• Collected material

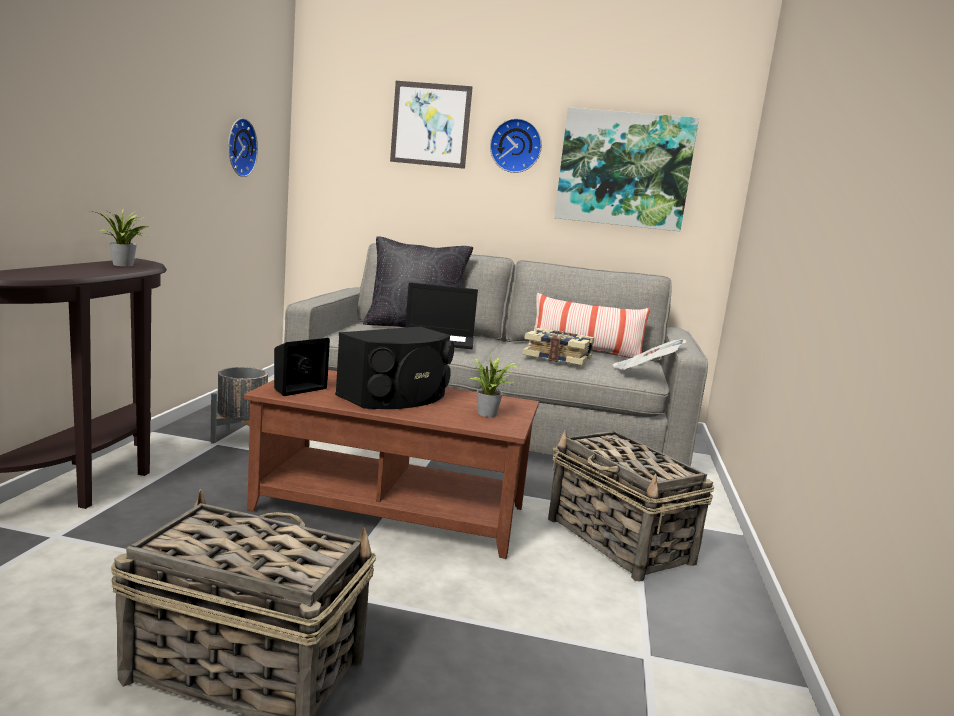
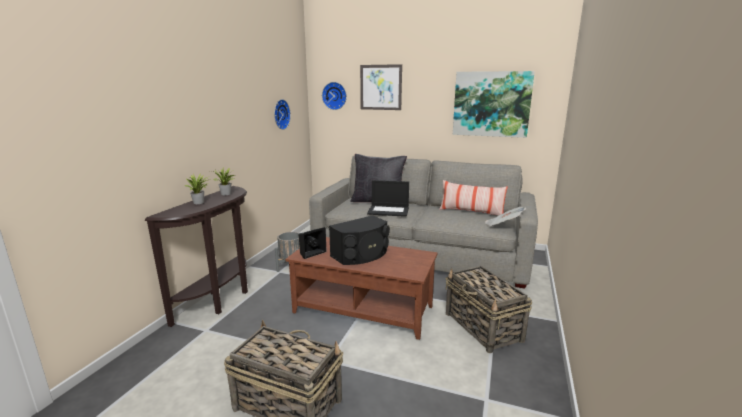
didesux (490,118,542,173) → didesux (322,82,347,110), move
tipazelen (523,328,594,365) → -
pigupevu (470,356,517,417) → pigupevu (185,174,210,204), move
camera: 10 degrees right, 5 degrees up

• Exercise aim
Once more, please print the whole listing exactly, omitting each image.

• Reply
didesux (490,118,542,173) → didesux (322,82,347,110), move
tipazelen (523,328,594,365) → -
pigupevu (470,356,517,417) → pigupevu (185,174,210,204), move
camera: 10 degrees right, 5 degrees up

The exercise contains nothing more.